──────── Data for analysis
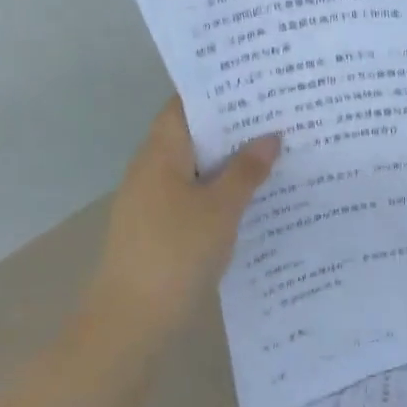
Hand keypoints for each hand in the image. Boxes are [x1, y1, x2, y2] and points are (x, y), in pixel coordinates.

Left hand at [91, 100, 279, 334]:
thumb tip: (271, 136)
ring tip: (272, 150)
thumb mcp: (221, 209)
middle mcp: (150, 169)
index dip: (217, 91)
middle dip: (231, 126)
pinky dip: (218, 189)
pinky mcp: (156, 228)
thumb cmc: (176, 253)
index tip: (255, 82)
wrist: (129, 323)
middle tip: (276, 114)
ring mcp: (150, 200)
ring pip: (194, 167)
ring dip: (227, 160)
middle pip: (192, 134)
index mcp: (160, 153)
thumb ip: (247, 170)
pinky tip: (250, 196)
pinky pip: (192, 194)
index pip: (185, 104)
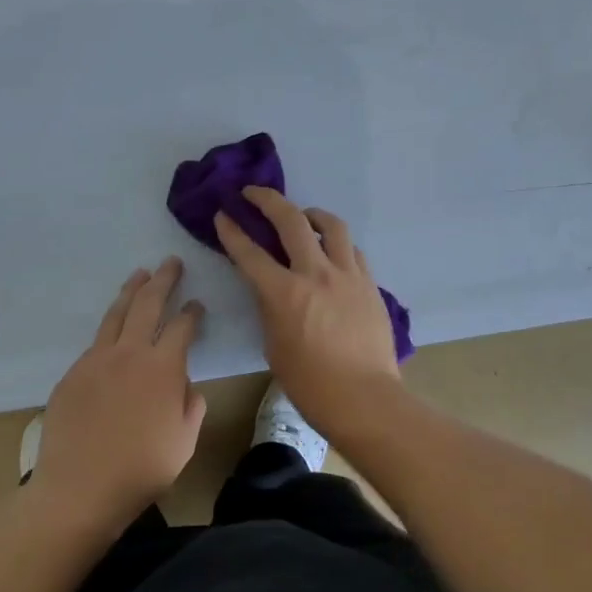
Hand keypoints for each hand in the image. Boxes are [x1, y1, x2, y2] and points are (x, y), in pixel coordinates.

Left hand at [32, 259, 206, 526]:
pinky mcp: (72, 374)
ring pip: (116, 314)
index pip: (182, 326)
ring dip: (131, 291)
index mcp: (163, 367)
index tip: (197, 304)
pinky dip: (109, 328)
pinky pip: (95, 343)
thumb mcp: (185, 441)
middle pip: (148, 304)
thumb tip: (184, 385)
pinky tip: (113, 330)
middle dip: (162, 280)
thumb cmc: (141, 470)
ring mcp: (96, 360)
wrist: (78, 490)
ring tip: (140, 274)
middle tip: (170, 262)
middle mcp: (130, 353)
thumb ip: (191, 406)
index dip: (192, 312)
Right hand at [214, 187, 401, 440]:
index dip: (232, 231)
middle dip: (268, 200)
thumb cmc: (311, 384)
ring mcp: (348, 275)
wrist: (365, 398)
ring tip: (303, 216)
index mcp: (285, 294)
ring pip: (331, 225)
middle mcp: (316, 274)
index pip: (251, 253)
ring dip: (311, 214)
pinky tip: (332, 252)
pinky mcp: (369, 283)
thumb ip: (270, 309)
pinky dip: (337, 244)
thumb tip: (272, 289)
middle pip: (291, 221)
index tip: (222, 215)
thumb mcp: (274, 347)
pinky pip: (352, 250)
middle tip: (254, 192)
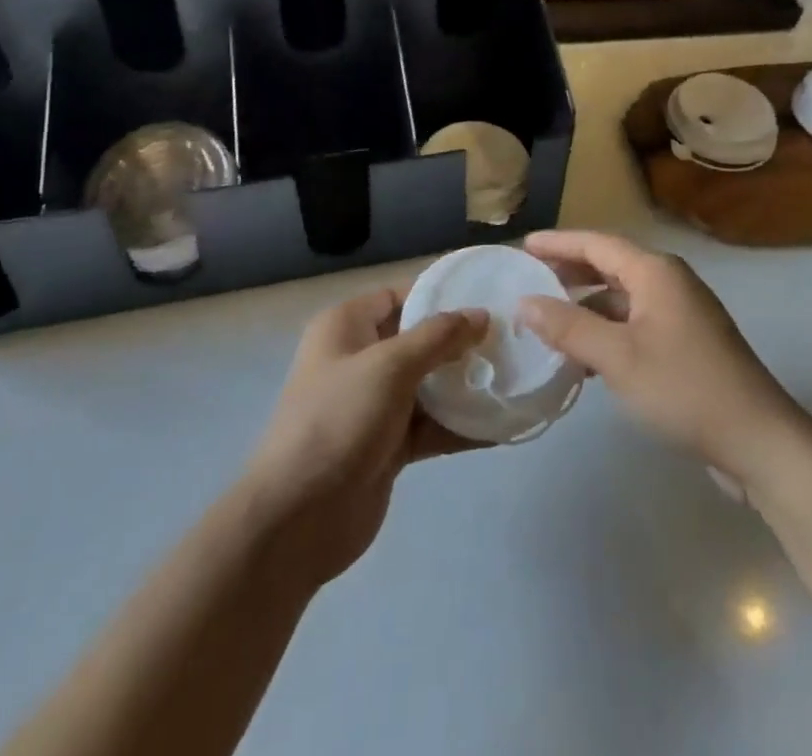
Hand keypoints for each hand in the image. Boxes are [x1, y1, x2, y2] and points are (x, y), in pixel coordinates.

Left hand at [241, 287, 485, 588]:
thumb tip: (481, 315)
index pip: (399, 295)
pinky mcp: (388, 446)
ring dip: (465, 384)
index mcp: (347, 327)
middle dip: (461, 341)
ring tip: (514, 376)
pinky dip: (461, 425)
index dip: (439, 293)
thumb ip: (439, 337)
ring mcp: (374, 405)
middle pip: (419, 340)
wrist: (297, 519)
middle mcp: (359, 359)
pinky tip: (501, 424)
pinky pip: (431, 426)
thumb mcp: (390, 366)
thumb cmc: (338, 420)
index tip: (487, 294)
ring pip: (428, 385)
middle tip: (510, 337)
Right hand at [519, 230, 807, 481]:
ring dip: (587, 304)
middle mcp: (670, 281)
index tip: (522, 246)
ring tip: (549, 319)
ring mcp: (682, 312)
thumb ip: (568, 327)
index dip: (557, 243)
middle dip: (570, 270)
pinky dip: (607, 328)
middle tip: (530, 278)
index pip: (596, 243)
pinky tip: (585, 355)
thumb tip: (524, 302)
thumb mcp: (617, 358)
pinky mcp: (687, 342)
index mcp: (655, 271)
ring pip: (623, 296)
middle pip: (610, 264)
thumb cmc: (684, 388)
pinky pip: (636, 321)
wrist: (758, 440)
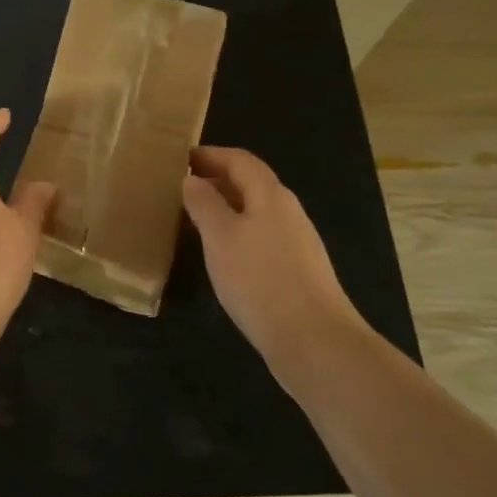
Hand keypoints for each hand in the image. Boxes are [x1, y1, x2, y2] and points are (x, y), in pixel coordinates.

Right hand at [182, 146, 363, 386]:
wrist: (314, 341)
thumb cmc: (260, 280)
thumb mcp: (220, 237)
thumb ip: (204, 204)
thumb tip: (191, 179)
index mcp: (270, 195)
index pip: (239, 160)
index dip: (210, 154)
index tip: (181, 158)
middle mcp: (288, 211)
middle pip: (251, 183)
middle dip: (217, 179)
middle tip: (182, 187)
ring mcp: (297, 242)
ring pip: (256, 211)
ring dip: (227, 207)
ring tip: (195, 219)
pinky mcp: (298, 271)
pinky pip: (262, 236)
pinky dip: (238, 232)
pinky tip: (223, 255)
────────────────
Transcribe every line from the records above without alteration, and leave out the images.

Hand keypoints for each hand in the image. Boxes are [x1, y1, x2, y2] and points are (x, y), in pixel coordinates.

Left hand at [91, 100, 279, 334]:
thumb tip: (271, 136)
ring tip: (272, 150)
thumb mcp: (221, 209)
middle mcp: (150, 169)
index dip: (217, 91)
middle dip: (231, 126)
pinky dip: (218, 189)
pinky mcp: (156, 228)
thumb cmc: (176, 253)
index tip: (255, 82)
wrist: (129, 323)
middle tip: (276, 114)
ring mcp: (150, 200)
ring pip: (194, 167)
ring dip: (227, 160)
middle pip: (192, 134)
index mcp: (160, 153)
thumb ip: (247, 170)
pinky tip: (250, 196)
pinky pip: (192, 194)
index pip: (185, 104)
Hand keypoints for each hand in the image. Boxes are [x1, y1, x2, y2] and points are (x, y), in pixel coordinates.

Left hand at [32, 259, 206, 526]:
pinky mcp: (72, 374)
ring pip: (116, 314)
index pip: (182, 326)
ring dip: (131, 291)
index mcp: (163, 367)
index tip: (197, 304)
pinky dip: (109, 328)
pinky pip: (95, 343)
thumb mcp: (185, 441)
middle pip: (148, 304)
thumb tip: (184, 385)
pinky tip: (113, 330)
middle dip: (162, 280)
thumb cmc: (141, 470)
ring mcp: (96, 360)
wrist: (78, 490)
ring tip: (140, 274)
middle tip: (170, 262)
middle mcp: (130, 353)
thumb ip: (191, 406)
index dip: (192, 312)
Right hand at [214, 187, 401, 440]:
index dip: (232, 231)
middle dip: (268, 200)
thumb cmc: (311, 384)
ring mcp: (348, 275)
wrist: (365, 398)
ring tip: (303, 216)
index mcp: (285, 294)
ring pip: (331, 225)
middle mcp: (316, 274)
index pip: (251, 253)
ring dip: (311, 214)
pinky tip: (332, 252)
pinky mcp: (369, 283)
thumb ip: (270, 309)
pinky dip: (337, 244)
thumb tip: (272, 289)
middle pip: (291, 221)
index tip: (222, 215)
thumb mcp: (274, 347)
pinky pip: (352, 250)
middle tip: (254, 192)
Hand keypoints for each hand in the image. Boxes are [x1, y1, x2, y2] and points are (x, y), in pixel coordinates.

Left hand at [241, 287, 485, 588]:
thumb tip: (481, 315)
index pip: (399, 295)
pinky mcp: (388, 446)
ring dip: (465, 384)
index mcp: (347, 327)
middle dip: (461, 341)
ring tip: (514, 376)
pinky dip: (461, 425)
index dip: (439, 293)
thumb ip: (439, 337)
ring mcp: (374, 405)
middle pip: (419, 340)
wrist: (297, 519)
middle mcp: (359, 359)
pinky tip: (501, 424)
pinky pip: (431, 426)
thumb mcp: (390, 366)
thumb cmc: (338, 420)
index tip: (487, 294)
ring pip: (428, 385)
middle tip: (510, 337)
Right hand at [519, 230, 807, 481]:
ring dip: (587, 304)
middle mcp: (670, 281)
index tip: (522, 246)
ring tip: (549, 319)
ring mcp: (682, 312)
thumb ip: (568, 327)
index dip: (557, 243)
middle dip: (570, 270)
pinky dip: (607, 328)
middle tip: (530, 278)
index pip: (596, 243)
pinky tip: (585, 355)
thumb tip: (524, 302)
thumb mcp: (617, 358)
pinky mcp: (687, 342)
index mcp: (655, 271)
ring pip: (623, 296)
middle pip: (610, 264)
thumb cmc: (684, 388)
pinky pip: (636, 321)
wrist: (758, 440)
Hand keypoints for each hand in the image. Boxes are [x1, y1, x2, y2] and points are (x, y), in pixel coordinates.

Right hand at [182, 146, 363, 386]:
wrist: (314, 341)
thumb cmc: (260, 280)
thumb mcp: (220, 237)
thumb ip: (204, 204)
thumb tip: (191, 179)
index mcp: (270, 195)
index pip: (239, 160)
index dip: (210, 154)
index tip: (181, 158)
middle mcp: (288, 211)
middle pip: (251, 183)
middle dip: (217, 179)
middle tip: (182, 187)
ring mcp: (297, 242)
ring pip: (256, 211)
ring dip: (227, 207)
ring tip: (195, 219)
pinky mcp: (298, 271)
pinky pip: (262, 236)
pinky dip: (238, 232)
pinky tip: (223, 255)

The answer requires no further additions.